## Requirement 1
List every person whose death is mentioned in the passage on police body cameras.
## Requirement 2
Extend the passage on police body cameras with a few more sentences, picking up after its last one.

## Text shown
-*-*-
The move shouldn't be a total surprise. As The Los Angeles Times notes, the LAPD began a three-month-long pilot program earlier this year to test cameras made by multiple manufacturers, with the intent to buy some 600 of the cameras once a model was chosen. The original plan called for officers to swap cameras with one another between shifts, whereas a larger pool of devices reduces the need for that.

Once viewed as a walking civil rights violation, body cameras have come to be viewed by many as an effective way of recording interactions between law enforcement and citizens. That's despite the recent deaths of Eric Garner and Tamir Rice, separate incidents involving police that were caught on tape, yet resulted in no indictments for the officers involved. Yet the question remains of whether the technology might have resulted in a clearer version of what happened in the fatal shooting of Michael Brown in Ferguson, Missouri, about which witnesses have wildly varying opinions.
-*-*-
## Information shown
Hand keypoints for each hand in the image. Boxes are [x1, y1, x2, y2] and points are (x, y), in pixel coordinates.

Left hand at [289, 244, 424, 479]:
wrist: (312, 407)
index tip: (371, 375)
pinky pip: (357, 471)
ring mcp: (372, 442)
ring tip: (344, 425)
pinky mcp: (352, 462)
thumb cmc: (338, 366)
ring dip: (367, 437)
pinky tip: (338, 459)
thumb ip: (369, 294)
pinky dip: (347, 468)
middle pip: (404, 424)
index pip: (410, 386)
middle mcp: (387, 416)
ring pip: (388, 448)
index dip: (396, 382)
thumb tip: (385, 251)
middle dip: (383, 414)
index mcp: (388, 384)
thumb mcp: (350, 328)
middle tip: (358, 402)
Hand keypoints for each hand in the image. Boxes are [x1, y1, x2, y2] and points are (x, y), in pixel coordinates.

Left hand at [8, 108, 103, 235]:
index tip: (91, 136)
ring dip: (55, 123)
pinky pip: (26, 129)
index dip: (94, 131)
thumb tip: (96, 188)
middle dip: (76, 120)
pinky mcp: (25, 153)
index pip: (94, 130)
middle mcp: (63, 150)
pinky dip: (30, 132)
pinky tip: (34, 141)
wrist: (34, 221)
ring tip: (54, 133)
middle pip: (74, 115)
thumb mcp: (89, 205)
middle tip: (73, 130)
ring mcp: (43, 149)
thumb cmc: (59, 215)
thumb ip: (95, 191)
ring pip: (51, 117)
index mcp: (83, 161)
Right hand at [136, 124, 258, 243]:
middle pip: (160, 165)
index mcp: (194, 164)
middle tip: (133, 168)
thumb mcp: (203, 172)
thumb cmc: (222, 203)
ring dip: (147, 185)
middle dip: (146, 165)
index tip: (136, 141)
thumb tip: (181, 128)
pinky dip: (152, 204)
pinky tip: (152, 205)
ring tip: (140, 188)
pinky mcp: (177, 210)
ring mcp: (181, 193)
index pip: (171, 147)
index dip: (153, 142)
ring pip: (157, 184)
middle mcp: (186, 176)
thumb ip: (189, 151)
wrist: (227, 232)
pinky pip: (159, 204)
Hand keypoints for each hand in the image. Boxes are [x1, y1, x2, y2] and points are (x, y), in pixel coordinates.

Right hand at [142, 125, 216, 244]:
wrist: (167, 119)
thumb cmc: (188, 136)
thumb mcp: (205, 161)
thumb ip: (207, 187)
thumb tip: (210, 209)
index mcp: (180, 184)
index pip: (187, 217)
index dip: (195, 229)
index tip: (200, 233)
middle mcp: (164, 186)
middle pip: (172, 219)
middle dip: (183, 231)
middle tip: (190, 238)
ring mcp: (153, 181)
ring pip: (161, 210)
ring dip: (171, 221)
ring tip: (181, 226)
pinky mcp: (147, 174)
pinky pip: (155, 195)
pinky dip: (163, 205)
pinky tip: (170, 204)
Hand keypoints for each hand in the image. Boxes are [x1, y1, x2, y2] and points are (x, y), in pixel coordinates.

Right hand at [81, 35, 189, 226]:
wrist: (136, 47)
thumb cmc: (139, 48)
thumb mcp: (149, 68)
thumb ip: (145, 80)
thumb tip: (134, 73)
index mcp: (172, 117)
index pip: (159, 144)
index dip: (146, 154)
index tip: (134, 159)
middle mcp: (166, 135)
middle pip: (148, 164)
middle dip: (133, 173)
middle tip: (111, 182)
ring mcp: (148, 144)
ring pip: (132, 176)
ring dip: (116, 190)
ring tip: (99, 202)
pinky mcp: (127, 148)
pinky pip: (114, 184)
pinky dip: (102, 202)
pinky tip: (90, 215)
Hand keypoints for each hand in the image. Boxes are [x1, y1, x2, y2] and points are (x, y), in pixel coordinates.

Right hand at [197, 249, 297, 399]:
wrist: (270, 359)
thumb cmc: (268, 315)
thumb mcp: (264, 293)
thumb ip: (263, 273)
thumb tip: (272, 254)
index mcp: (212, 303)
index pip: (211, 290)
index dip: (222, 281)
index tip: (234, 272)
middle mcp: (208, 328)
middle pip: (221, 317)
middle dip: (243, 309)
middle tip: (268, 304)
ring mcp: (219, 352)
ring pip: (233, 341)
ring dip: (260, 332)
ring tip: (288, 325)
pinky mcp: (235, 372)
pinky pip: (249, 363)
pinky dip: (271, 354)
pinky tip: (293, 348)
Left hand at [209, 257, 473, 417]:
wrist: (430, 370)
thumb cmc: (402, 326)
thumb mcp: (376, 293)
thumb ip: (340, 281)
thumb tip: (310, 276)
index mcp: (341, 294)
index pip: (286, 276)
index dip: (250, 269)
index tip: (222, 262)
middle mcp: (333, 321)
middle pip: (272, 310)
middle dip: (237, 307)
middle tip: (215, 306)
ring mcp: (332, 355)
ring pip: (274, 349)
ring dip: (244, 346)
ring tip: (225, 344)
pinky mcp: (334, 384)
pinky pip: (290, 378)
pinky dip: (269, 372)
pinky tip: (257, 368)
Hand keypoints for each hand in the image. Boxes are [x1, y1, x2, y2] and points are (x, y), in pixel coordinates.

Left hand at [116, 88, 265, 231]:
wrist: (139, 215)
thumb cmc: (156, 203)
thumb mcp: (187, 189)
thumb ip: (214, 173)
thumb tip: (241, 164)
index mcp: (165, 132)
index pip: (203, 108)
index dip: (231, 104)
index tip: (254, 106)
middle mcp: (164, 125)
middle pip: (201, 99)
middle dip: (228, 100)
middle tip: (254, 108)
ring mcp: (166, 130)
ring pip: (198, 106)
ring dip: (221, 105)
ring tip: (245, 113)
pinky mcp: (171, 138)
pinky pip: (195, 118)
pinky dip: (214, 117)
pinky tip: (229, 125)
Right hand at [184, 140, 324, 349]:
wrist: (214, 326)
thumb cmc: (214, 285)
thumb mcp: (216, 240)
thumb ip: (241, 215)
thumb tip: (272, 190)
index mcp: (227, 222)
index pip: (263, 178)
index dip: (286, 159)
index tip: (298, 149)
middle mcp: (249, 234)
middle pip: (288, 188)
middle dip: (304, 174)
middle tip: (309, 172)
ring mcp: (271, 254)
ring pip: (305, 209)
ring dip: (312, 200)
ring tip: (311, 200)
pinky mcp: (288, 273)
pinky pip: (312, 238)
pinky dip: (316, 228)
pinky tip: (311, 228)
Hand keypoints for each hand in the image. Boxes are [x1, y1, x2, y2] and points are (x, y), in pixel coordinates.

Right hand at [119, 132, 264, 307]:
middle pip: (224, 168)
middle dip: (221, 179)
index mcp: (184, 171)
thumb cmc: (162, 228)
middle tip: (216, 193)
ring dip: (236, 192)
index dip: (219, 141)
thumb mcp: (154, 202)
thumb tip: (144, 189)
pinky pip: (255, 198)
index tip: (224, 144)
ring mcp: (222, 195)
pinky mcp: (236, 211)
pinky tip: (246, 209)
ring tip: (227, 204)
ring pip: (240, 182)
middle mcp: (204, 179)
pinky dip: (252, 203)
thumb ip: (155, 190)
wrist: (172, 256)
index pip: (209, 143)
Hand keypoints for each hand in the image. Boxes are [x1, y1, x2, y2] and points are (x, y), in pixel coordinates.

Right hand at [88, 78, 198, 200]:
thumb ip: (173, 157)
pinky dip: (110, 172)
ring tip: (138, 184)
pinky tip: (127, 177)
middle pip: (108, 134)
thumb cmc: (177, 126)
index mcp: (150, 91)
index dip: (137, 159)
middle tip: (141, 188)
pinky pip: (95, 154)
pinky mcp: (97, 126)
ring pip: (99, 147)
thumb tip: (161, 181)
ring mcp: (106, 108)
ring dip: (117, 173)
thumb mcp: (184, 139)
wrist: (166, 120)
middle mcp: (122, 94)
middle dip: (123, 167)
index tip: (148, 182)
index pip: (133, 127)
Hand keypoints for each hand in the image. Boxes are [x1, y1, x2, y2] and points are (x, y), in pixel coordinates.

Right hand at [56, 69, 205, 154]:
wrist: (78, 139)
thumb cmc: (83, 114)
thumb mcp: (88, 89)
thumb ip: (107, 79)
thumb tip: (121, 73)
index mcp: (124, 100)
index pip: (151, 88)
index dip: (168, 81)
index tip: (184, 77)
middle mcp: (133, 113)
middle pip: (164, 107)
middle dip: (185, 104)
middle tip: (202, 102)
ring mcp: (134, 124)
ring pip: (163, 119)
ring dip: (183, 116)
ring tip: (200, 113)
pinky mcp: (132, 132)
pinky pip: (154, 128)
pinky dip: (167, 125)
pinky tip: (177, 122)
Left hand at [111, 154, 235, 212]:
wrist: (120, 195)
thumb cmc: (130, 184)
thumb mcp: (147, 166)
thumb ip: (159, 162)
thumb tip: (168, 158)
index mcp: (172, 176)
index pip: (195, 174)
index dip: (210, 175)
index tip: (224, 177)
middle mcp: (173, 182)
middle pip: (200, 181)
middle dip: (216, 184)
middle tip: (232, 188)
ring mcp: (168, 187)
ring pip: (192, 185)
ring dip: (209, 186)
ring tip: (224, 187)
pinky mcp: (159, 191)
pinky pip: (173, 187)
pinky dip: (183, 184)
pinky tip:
-*-*-
## Written answer 1
Eric Garner, Tamir Rice, Michael Brown

## Written answer 2
Los Angeles, New York, and Ferguson are not the only cities with police camera programs. Cities across the country are slated to get them as part of a $263 million federal funding plan that was announced at the beginning of this month, and that will distribute some 50,000 cameras to various departments. That's just a tiny portion of the more than 750,000 police officers across the country, though local departments could raise funding to buy the cameras outside of federal programs, just like what's happening in Los Angeles.